The function should return a non-zero number for success, zero for failure.
Or raise an IOError exception with a meaningful error.
Here is an example:
</para>
<programlisting>
    :python
        def fetch_foo(dict, machine, path, fname):
            from foolib import foo_the_file, FooError
            try:
                foo_the_file(machine, path, fname)
            except FooError, e:
                raise IOError, 'fetch_foo() failed: %s' % str(e)
            return 1
</programlisting>
<para>
  Note that a version control function overrules a fetch function.  Thus if
  "foo_command()" is defined "fetch_foo" will not be called.
</para>


<bridgehead id="cache-update">Caching</bridgehead>

<para>
Remote files are downloaded when used.  This can take quite a bit of time.
Therefore downloaded files are cached and only downloaded again when outdated.
</para>
<para>
The cache can be spread over several directories.  The list is specified
with the $CACHE variable.
</para>
<para>
NOTE: Using a global, writable directory makes it possible to share the cache
with other users, but only do this when you trust everybody who can login to
the system!  Someone who wants to do harm or make a practical joke could put a
bogus file in the cache.

+ + + + +

*Task objective*. Translate this sentence from the excerpt into Spanish: "Therefore downloaded files are cached and only downloaded again when outdated."

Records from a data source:
+ + + + +

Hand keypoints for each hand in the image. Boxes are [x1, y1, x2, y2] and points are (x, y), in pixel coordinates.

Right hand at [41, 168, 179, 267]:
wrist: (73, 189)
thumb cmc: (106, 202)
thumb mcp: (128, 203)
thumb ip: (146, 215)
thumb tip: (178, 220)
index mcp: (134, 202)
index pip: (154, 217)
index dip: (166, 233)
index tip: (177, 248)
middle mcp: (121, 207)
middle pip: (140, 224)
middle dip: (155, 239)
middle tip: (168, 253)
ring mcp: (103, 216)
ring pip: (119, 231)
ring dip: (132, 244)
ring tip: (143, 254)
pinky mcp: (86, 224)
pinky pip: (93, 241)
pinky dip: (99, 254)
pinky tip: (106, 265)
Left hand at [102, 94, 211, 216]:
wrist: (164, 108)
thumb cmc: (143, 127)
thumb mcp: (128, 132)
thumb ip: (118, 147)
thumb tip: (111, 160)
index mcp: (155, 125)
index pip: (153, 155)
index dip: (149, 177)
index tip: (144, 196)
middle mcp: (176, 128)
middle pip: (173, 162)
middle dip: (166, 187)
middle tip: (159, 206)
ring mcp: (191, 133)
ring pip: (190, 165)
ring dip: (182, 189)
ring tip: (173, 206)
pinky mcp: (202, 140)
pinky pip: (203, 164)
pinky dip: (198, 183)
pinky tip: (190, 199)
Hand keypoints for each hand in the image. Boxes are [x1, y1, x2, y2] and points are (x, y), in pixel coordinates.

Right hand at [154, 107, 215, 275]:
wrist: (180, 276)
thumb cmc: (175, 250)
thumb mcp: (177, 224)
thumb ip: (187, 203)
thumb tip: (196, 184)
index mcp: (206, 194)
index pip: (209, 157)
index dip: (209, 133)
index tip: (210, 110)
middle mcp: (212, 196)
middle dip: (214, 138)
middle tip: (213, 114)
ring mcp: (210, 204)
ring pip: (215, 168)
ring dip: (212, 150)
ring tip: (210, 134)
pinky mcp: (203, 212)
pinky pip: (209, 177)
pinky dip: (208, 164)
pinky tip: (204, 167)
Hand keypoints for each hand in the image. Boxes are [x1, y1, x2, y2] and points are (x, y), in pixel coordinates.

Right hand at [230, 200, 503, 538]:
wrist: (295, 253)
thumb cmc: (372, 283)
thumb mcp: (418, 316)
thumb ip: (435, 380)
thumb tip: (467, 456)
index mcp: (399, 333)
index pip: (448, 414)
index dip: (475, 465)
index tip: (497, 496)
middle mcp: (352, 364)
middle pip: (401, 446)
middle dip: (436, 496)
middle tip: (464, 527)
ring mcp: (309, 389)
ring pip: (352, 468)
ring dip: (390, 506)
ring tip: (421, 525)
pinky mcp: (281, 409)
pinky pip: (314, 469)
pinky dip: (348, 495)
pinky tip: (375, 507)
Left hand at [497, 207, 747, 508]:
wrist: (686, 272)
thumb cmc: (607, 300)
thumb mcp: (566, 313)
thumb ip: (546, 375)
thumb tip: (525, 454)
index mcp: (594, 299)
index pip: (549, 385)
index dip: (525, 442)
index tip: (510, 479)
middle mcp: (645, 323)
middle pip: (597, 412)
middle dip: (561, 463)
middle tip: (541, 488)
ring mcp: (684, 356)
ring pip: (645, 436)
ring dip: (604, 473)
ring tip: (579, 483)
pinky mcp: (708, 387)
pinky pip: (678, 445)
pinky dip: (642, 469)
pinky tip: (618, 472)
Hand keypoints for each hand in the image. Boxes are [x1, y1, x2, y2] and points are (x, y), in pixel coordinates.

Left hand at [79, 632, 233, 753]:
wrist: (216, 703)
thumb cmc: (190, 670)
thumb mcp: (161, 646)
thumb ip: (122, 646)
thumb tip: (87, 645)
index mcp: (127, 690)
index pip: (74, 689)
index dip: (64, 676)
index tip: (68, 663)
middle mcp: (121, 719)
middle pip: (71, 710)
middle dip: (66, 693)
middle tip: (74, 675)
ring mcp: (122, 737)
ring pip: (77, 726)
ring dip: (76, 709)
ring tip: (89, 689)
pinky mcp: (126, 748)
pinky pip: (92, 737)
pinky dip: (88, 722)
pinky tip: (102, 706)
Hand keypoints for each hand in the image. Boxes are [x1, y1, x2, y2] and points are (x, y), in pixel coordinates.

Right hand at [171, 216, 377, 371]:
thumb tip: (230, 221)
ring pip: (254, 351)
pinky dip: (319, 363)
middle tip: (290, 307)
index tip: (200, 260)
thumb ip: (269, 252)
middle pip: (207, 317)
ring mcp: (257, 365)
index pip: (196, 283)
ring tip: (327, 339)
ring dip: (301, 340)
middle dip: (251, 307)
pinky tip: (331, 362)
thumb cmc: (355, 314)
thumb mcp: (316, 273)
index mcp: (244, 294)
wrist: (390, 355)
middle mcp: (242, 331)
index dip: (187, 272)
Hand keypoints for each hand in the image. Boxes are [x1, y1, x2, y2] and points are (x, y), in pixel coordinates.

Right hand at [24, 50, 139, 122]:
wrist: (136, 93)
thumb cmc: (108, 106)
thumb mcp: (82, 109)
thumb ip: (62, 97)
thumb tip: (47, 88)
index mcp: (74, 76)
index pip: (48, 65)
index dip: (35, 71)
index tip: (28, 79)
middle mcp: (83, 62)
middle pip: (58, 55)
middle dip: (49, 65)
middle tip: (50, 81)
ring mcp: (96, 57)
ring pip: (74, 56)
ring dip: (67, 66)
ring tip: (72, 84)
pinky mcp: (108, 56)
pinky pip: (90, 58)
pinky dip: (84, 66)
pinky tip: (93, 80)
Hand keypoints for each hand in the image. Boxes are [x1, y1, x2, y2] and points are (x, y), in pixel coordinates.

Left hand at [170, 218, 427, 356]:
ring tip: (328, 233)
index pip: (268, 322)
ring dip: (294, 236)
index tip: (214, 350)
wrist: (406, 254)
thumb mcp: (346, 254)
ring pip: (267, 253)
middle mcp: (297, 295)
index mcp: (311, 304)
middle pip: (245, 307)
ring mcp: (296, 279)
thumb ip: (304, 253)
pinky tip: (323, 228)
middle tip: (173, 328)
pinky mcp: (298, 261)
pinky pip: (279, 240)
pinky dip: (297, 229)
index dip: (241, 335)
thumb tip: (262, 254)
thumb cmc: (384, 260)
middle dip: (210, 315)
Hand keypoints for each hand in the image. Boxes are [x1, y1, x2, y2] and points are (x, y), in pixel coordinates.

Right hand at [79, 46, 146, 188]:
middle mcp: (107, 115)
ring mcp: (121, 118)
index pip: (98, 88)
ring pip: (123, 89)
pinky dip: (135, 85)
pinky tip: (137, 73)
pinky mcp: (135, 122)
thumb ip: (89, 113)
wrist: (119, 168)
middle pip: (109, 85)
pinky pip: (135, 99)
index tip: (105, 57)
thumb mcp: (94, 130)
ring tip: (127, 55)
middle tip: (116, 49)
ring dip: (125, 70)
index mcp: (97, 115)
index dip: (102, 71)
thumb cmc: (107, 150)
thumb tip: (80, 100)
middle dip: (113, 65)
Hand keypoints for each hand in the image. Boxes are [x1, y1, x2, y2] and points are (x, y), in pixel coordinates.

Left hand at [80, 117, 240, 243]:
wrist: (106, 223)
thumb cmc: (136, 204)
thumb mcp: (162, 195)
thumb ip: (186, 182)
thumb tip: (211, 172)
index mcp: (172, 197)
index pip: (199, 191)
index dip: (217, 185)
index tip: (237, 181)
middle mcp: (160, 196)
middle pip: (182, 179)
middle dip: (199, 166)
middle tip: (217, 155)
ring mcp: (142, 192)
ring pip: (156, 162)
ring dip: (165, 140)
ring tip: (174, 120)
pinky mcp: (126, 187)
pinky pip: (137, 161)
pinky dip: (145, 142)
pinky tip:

+ + + + +

*Response area*. Por lo tanto, los archivos descargados se almacenan en caché y solo se vuelven a descargar cuando están desactualizados.